DER „KLEINE BRUDER DES WOLFS“ KEHRT NACH EUROPA ZURÜCK
Foto und Reportage © H. Schulz
Golden leuchtet der Gipfel des Kilimandscharo im warmen Licht der aufgehenden Sonne. Ich bin auf Fotopirsch im Amboseli Nationalpark an der Grenze zwischen Kenia und Tansania. In der Nacht haben ganz in der Nähe unseres Camps die Löwen gebrüllt. Haben sie Beute gemacht? Durchs Fernglas streift mein suchender Blick über die Savanne. Die großen Katzen finde ich nicht. Aber dann entdecke ich einen anderen Räuber, ähnlich einem kleinen, schlanken Wolf. Der Goldschakal nutzt die Gunst der Stunde und tut sich an den kargen Resten der Löwenmahlzeit gütlich. Gierig reißt er die letzten Fleischfetzen vom blutigen Schädel einer Thomson-Gazelle.

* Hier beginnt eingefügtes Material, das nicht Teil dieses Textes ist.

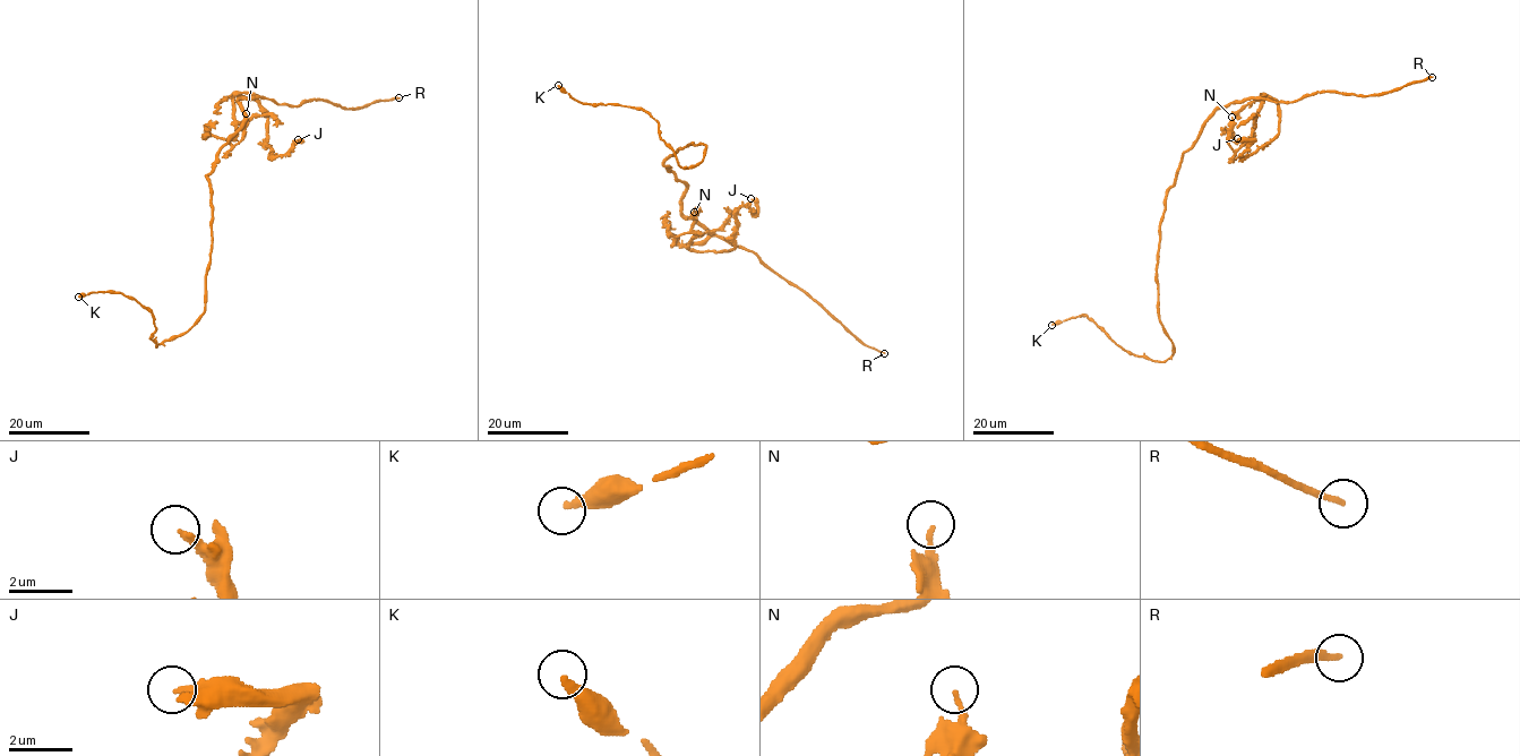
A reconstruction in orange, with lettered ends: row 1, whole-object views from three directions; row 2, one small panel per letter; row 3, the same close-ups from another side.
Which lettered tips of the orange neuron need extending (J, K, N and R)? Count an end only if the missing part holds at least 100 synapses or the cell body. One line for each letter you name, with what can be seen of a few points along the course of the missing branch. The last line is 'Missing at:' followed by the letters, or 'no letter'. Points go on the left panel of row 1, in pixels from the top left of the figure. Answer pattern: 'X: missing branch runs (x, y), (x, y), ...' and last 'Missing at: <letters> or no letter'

Typisch Schakal? Zwar fressen die zu den Hunden gehörenden Savannenbewohner gerne das, was größere Raubtiere übrig lassen. Aber das Image als feiger Schmarotzer haben sie trotzdem nicht verdient. Ähnlich wie ein Fuchs jagt der Schakal Nager und andere kleine Tiere mit dem „Mäuselsprung“: Katzbucklig lauert er mit aufgerichteten Ohren. Dann springt er aus dem Stand blitzschnell in die Höhe und landet mit den Vorderpfoten auf der Beute, um sie mit dem scharfen Gebiss zu töten. Dass Schakale auch ausdauernde und schnelle Läufer sind, konnte ich vor ein paar Tagen beobachten: In wilder Jagd hetzten die Raubtiere eine junge Gazelle und rissen ihr erschöpftes Opfer schließlich zu Boden.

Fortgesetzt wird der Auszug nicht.